Dziś 19 dzień A6W. Trzymam się mocno. Diety nie stosuję, bo jakoś się nie składa. Ale ćwiczę, ćwiczę, ćwiczę... Oprócz A6W wzoruję się na Tamilee Webb. Ściągnęłam sobie zestaw Hot spotów, 10 minutowych ćwiczeń wysiłkowych. Całkiem nieźle idą :) A ja już się doszukuję zarysu mięśni na brzuchu i ramionach :D No wiem, nie tak szybko, ale jak będę się tak dalej trzymać, to będzie dobrze :D Muszę w to wierzyć, w każdej sprawie!
No i w końcu waga się ruszyła :D Pół kilograma, ale to zawsze 64, 5 a nie 65 ;)

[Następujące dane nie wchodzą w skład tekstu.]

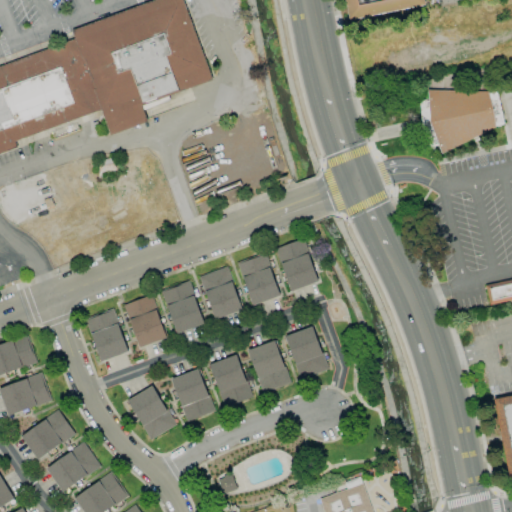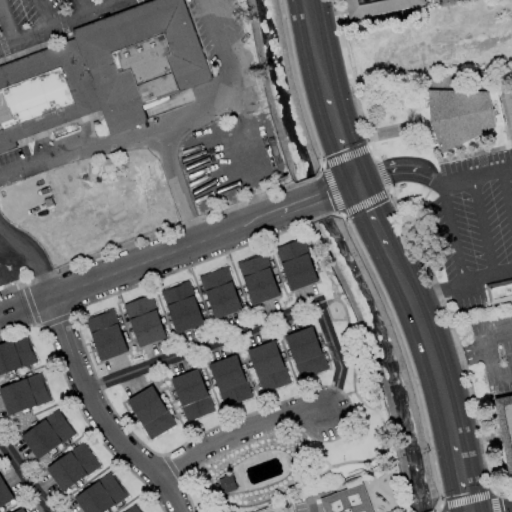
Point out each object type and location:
road: (121, 0)
building: (378, 6)
road: (82, 7)
building: (377, 7)
road: (45, 13)
road: (7, 21)
road: (61, 23)
road: (318, 59)
building: (100, 72)
building: (102, 72)
building: (459, 115)
road: (170, 131)
road: (346, 151)
road: (434, 178)
traffic signals: (357, 183)
road: (180, 190)
road: (506, 197)
road: (373, 219)
road: (482, 228)
road: (450, 234)
road: (204, 241)
road: (35, 253)
road: (16, 258)
building: (296, 264)
building: (257, 279)
road: (459, 285)
building: (498, 291)
building: (220, 292)
road: (25, 306)
building: (182, 307)
building: (144, 321)
road: (253, 326)
building: (106, 335)
road: (422, 337)
road: (503, 350)
building: (305, 352)
road: (455, 354)
building: (15, 355)
building: (268, 366)
building: (229, 381)
building: (23, 394)
building: (191, 395)
building: (150, 412)
road: (97, 414)
building: (508, 420)
building: (505, 429)
building: (47, 434)
road: (238, 434)
road: (461, 466)
building: (72, 467)
road: (23, 477)
building: (224, 484)
building: (4, 494)
building: (100, 495)
building: (346, 498)
building: (346, 499)
road: (466, 500)
road: (493, 502)
road: (309, 505)
building: (132, 509)
building: (18, 510)
road: (440, 510)
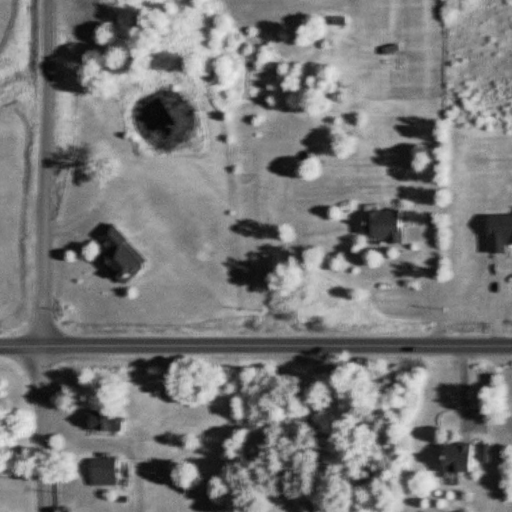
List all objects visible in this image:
crop: (19, 218)
building: (385, 226)
building: (500, 233)
road: (39, 256)
building: (125, 256)
road: (432, 286)
road: (19, 346)
road: (275, 346)
building: (107, 419)
road: (108, 442)
building: (486, 452)
building: (460, 457)
building: (105, 471)
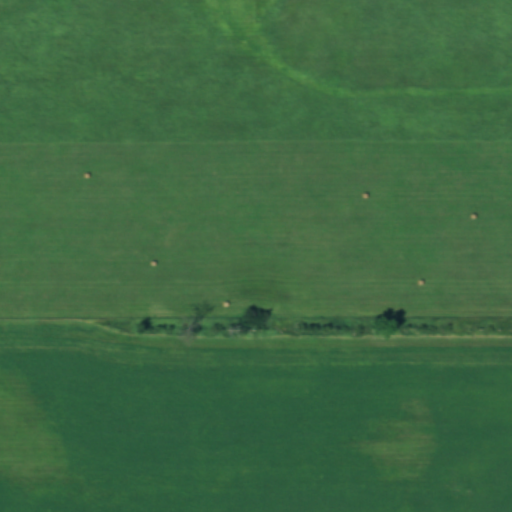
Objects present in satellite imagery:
road: (256, 327)
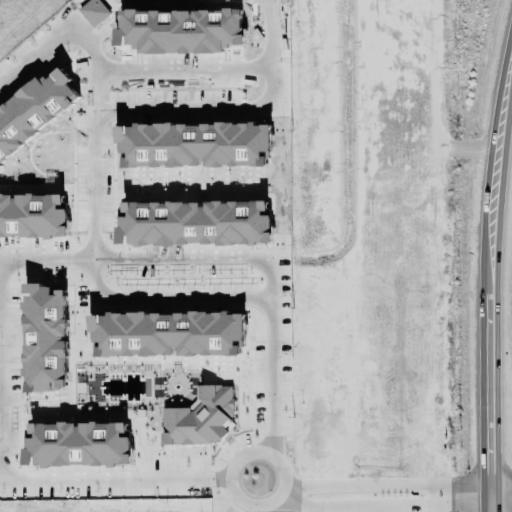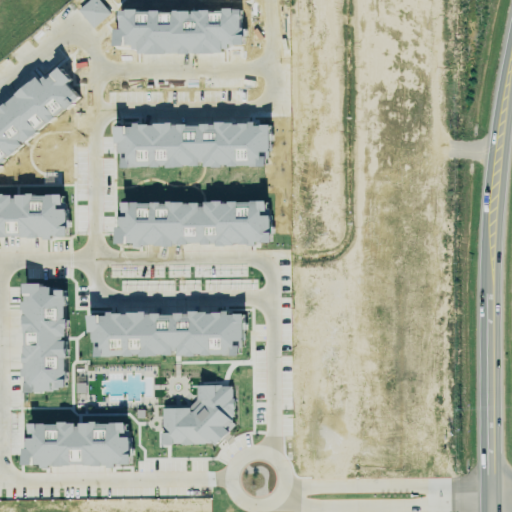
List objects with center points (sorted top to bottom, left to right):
building: (94, 11)
building: (180, 29)
road: (118, 67)
building: (18, 103)
building: (158, 144)
road: (0, 213)
building: (33, 214)
building: (193, 222)
road: (8, 262)
building: (361, 262)
road: (2, 266)
road: (491, 279)
road: (167, 296)
building: (167, 333)
building: (45, 337)
building: (201, 417)
building: (305, 432)
building: (77, 443)
road: (252, 453)
road: (501, 480)
road: (288, 493)
road: (460, 495)
road: (297, 496)
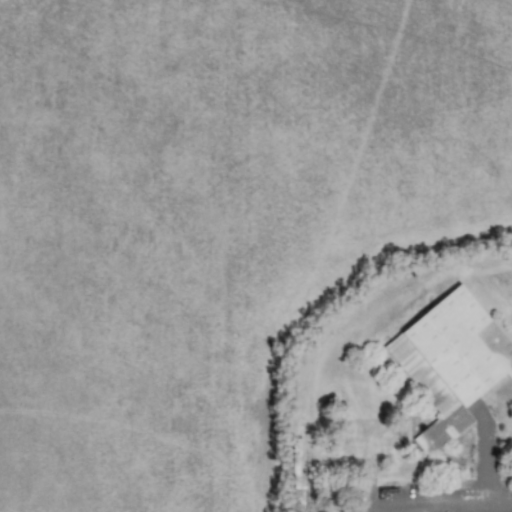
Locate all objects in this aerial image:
building: (457, 347)
building: (496, 347)
building: (451, 362)
building: (430, 396)
road: (444, 501)
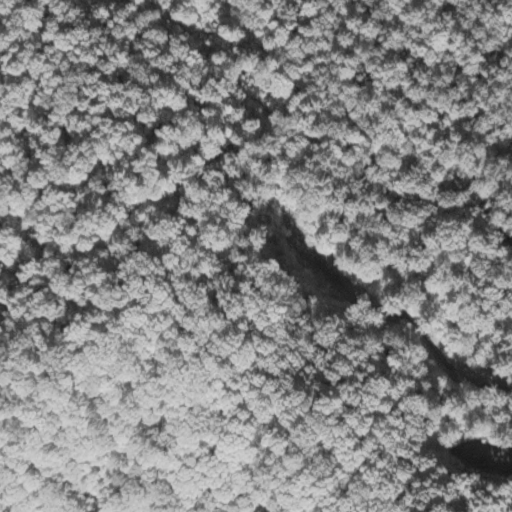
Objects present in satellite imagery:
road: (419, 330)
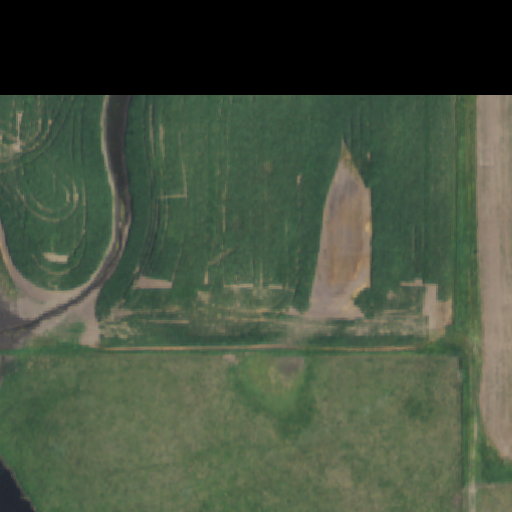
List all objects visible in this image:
road: (473, 279)
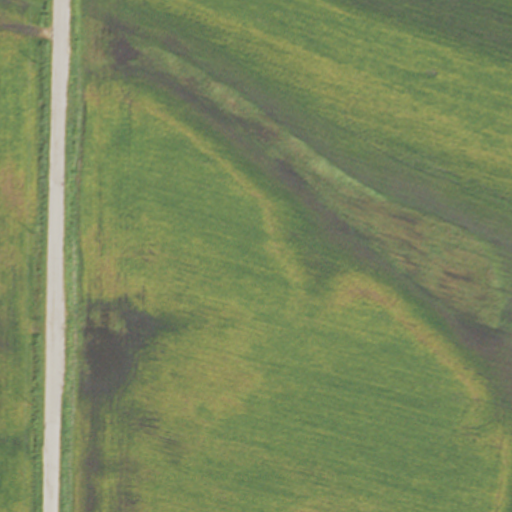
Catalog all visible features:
road: (57, 256)
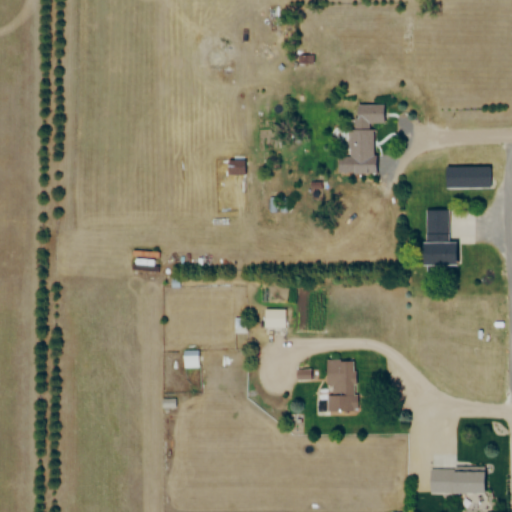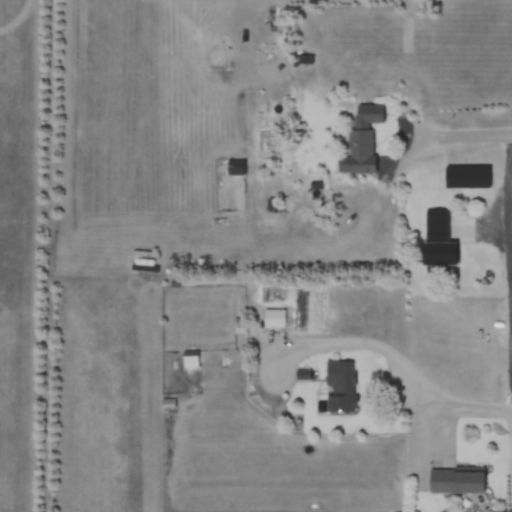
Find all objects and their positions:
building: (306, 61)
building: (367, 113)
road: (471, 135)
building: (345, 165)
building: (235, 168)
building: (465, 177)
building: (434, 241)
building: (273, 319)
road: (396, 356)
building: (189, 359)
building: (338, 385)
building: (452, 480)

No i dziś do ćwiczeń włączam mamę. Muszę z nią coś zrobić, bo boję się, że będzie miała problemy zdrowotne później... :| Ale razem będzie nam raźniej :D
Pozdrawiam Was serdecznie i trzymam kciuki, za Wasze sukcesy ;)
Iwantthissobadly
24 maja 2011, 18:55jak mama chętna to tylko brać i cwiczyć!:))
orchidea24
24 maja 2011, 18:12a6w i Tamilee to całkiem niezłe połączenie ;)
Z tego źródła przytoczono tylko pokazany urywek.